07
Apr

Creative People 2: Corporate Love / Hate

This has been a busy couple of weeks, with events in Nashville — one to pimp my business — and the other for the city of Saint Louis, promoting the world’s friendliest city to the American Bus Association — a group that loves green screen photos more than any other I’ve ever seen.  Ever.  We did thousands.  I’m not exaggerating.  Well, maybe a little.  From Nashville I went directly to a social event in Washington, DC, and then, finally, home.

And in the midst of all that travelling, all that talking to people, one thing stuck in my head: how different creative people are from the crowd.


Let’s start with the guy who had a 4 inch spike through his nose.  He was dressed in a kilt, and showed obvious tattoos all over his arms (and I assume the rest of his torso).  I met him at the social event in Washington, DC, and the reason he started speaking to me was simple:

I was staring.

I couldn’t help it.

Did I mention he had a 4 inch spike through his nose?

I’m not sure who I thought he was.  I’m not sure what I was thinking, except, I couldn’t take my eyes off his spike.  I thought he’d wandered away, gotten lost off the punk bus, and stumbled into the ritzy hotel where the event was being held.

Anyway, he came over to say hello.  It turned out he is a major New York fashion designer, responsible for dressing everyone from Broadway stars to European royalty.  I couldn’t quite get my head around that: he wasn’t a punk rocker strung out on meth, but a savvy business man running a very large clothing empire.  I felt suddenly nerdy.

And that’s how creative people are.  They are on the edge, somewhere.  If they turn too far to the right, they tumble off.  If they turn too far to the left, they hurdle into oblivion.  Somehow, they walk the ledge, and they walk it successfully.

In Nashville, I covered an event which spotlighted hot talent.  The Four Tenors, dudes on neon lit pogo sticks flipping over the audience, bands of every shape, size and timber all performed for the meeting planners hoping to get noticed.

The creative energy was palpable. After they performed, I heard many self – criticizing their own show.  They didn’t feel like they’d hit the mark.

Of course they hit the mark.  Artists are their own worst enemies.  They are always doubting themselves.  I think it’s that doubt, coupled with burning, deep, blinding passion that drives art.

Leonardo Da Vinci was either going to be executed for his sexual misconduct (or as a witch) OR he was going to join the Pope at the Vatican assisting the Papal Armies OR he was being courted by the De’ Medicis to design more weapons for the Florentine army.  Think about that.  At one time, they are bringing Da Vinci up on charges of perversion, and on the next they are hiring him to CREATE.  Fighting over him, in fact.

There’s always a love / hate relationship between corporate circles and artists.  What’s vulgar one year becomes cool the next.  The boundary ever shifting, it’s no wonder so many artists are drugged out of their skull.

Think about the Pope who decided all those Roman statues sporting male genitalia were vulgar, and so ordered every penius chisled off.  Then, compare that to earlier Romans who cast their own genitals and made plaster impressions of them, displayed their members proudly in a cabinet next to their wax family masks, all to show the world they were MEN.

How did, in a relatively few years, Rome go from casting genitalia to chiseling off penius?  How did a man with a 4 inch spike through his nose get discovered by the Princess of Narnia?  And, how did someone decide one day they wanted to be the best damned extreme pogo stick athlete in the world?

I can only answer how one spiky haired guy decided to be a photographer.  I can remember sitting in my homemade hot tub — yes, I do mean homemade — staring up at the stars and thinking, “Please.  Please let me be successful at this.  Please show me the way.”

Now, this may seem odd for a guy that isn’t at all religious.  But I remember it distinctly.  There was (is) a burning demand that forced me to quit my day job at Target and slowly become a professional photographer.

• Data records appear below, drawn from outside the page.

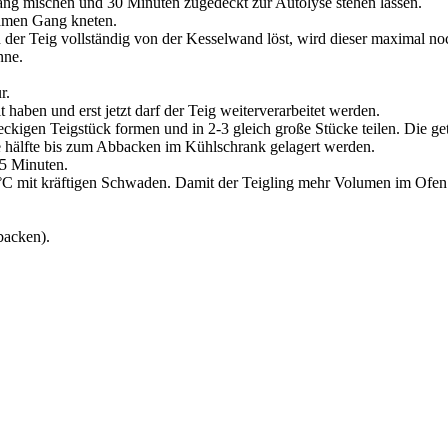
g mischen und 30 Minuten zugedeckt zur Autolyse stehen lassen.
amen Gang kneten.
der Teig vollständig von der Kesselwand löst, wird dieser maximal noc
nne.
r.
aben und erst jetzt darf der Teig weiterverarbeitet werden.
eckigen Teigstück formen und in 2-3 gleich große Stücke teilen. Die g
ie hälfte bis zum Abbacken im Kühlschrank gelagert werden.
45 Minuten.
C mit kräftigen Schwaden. Damit der Teigling mehr Volumen im Ofen e
backen).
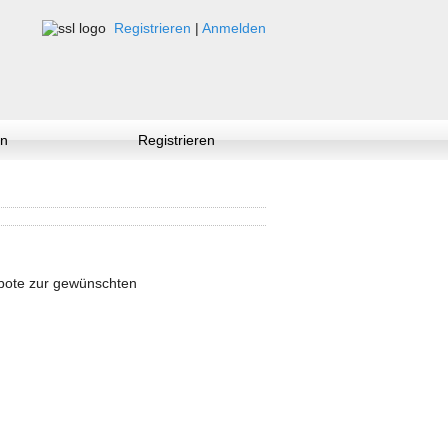
Registrieren
|
Anmelden
n
Registrieren
ebote zur gewünschten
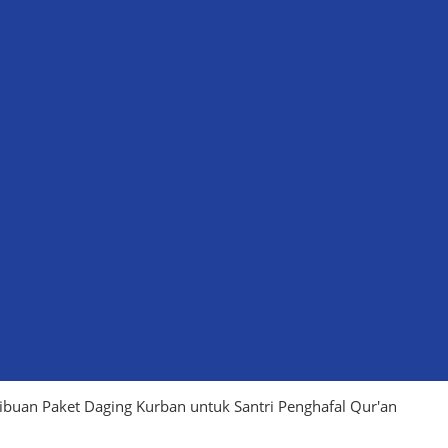
buan Paket Daging Kurban untuk Santri Penghafal Qur'an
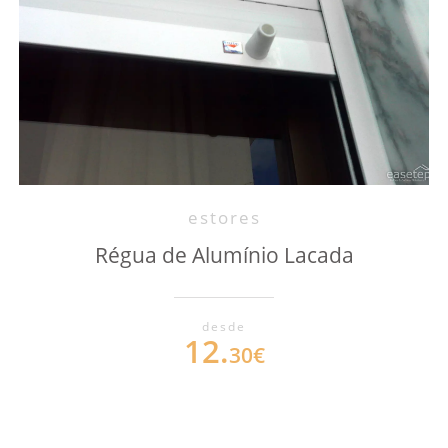
estores
Régua de Alumínio Lacada
desde
12.
30€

The becoming wasn’t so hard.  The growing and being successful, that was harder.  But one year I realized I didn’t worry so much about money.  And as the years went by, and the business grew, I suddenly realized other photographers were asking me:

“How, how do I make this work.  Please tell me.”

When did that happen?  And when will I stop creating?

I suspect the answer is simple.

When I’ve gone the way of those chiseled off peniuses, stuffed away somewhere in a basket and forgotten.

Perhaps a Pope decided phalluses on statues were bad, but in Rome they still make the best cannollis!